Darüber hinaus hat das Kammgericht[451] weiter entschieden, dass sich für die "Altfälle" nach der bisherigen Rechtslage nichts ändere, weil insoweit § 60 Abs. 1 RVG Anwendung findet. Die Berechnung der Vergütung findet dann nach bisherigem Recht statt, wenn der unbedingte Auftrag zur Erledigung derselben Angelegenheit i.S.d. § 15 RVG vor Inkrafttreten einer Gesetzesänderung erteilt wurde. Ferner hat das Kammergericht[452] auch entschieden, dass durch die Entscheidung des II. Zivilsenates des BGH vom 2.9.2009 die Anwendung des § 15a RVG noch nicht abschließend geklärt ist, weil andere Senate des BGH die vor der Einführung der Vorschrift bestehende Rechtslage abweichend beurteilen und der Große Senat für Zivilsachen insoweit noch nicht entschieden hat. Dies hat danach ebenfalls auch das OLG Hamm[453] ebenso entschieden.

Es wird daher noch eine abschließende Entscheidung zur Klarstellung der Anwendung auf sog. "Altfälle" des Großen Zivilsenats des BGH abzuwarten sein. Die bisherige überwiegende Meinung hält § 15a RVG auf "Altfälle" nicht bzw. nur bei noch nicht abgeschlossenen Kostenfestsetzungsverfahren anwendbar.[454]

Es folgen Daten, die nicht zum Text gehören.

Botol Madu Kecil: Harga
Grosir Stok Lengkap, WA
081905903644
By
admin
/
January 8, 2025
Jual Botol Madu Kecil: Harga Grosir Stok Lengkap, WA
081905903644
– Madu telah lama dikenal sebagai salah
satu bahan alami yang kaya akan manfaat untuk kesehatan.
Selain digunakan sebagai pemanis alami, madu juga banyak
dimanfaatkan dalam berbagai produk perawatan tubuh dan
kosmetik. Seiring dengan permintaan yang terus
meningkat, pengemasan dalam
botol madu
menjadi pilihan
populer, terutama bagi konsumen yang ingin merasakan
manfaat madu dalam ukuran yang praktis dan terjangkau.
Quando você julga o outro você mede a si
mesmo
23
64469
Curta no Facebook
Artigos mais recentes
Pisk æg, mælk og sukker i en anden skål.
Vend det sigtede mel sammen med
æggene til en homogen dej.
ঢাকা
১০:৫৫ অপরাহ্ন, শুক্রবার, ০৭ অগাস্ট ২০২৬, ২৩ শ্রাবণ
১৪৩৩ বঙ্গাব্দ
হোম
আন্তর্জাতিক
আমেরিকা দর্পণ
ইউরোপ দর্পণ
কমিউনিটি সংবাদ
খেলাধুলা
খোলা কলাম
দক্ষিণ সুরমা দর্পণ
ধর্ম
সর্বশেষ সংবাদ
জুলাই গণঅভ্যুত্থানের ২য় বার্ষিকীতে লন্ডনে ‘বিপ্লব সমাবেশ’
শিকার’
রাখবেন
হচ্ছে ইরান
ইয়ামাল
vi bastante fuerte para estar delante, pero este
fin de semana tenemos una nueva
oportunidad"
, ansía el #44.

[445] OLG Stuttgart Beschl. v. 11.8.2009 – 8 W 339/09; OLG Koblenz Beschl. v. 1.9.2009 – 14 W 553/09; BGH 2.9.2009 – II ZB 35/07, LG Saarbrücken Beschl. v. 3.9.2009 – 5 T 434/09; OLG Köln BeckRS 2009 25242.
[446] Vgl. BGBl I 2009 S. 2449.
[449] OLG Bamberg Beschl. v. 15.9.2009 – 4 W 139/09; OLG Celle, Beschl. v. 26.8.2009 – 2 W 240/09; OLG Hamm, Beschl. v. 25.9.2009 – 25 W 333/09 in Übereinstimmung mit OLG Celle Beschl. v. 26.8.2009 – 2 W 240/09), OLG Frankfurt Beschl. v. 10.8.2009 – 12 W 91/09, KG Beschl. v.13.8.2009 – 2 W 128/09.
[450] BGH Beschl. v. 29.9.2009 – X ZB 1/09.
[452] KG Beschl. v. 13.10.2009 – 27 W 98/09.
[453] OLG Hamm, Beschl. v. 27.10.2009 – 25 W 444/09.
[454] OLG Stuttgart, Beschl. v. 4.12.2009 – 8 W 439/09; OLG Nürnberg, Beschl. v. 15.10.2009 – 13 W 1952/09; OLG Oldenburg, Beschl. v. 7.10.2009 – 13 W 43/09.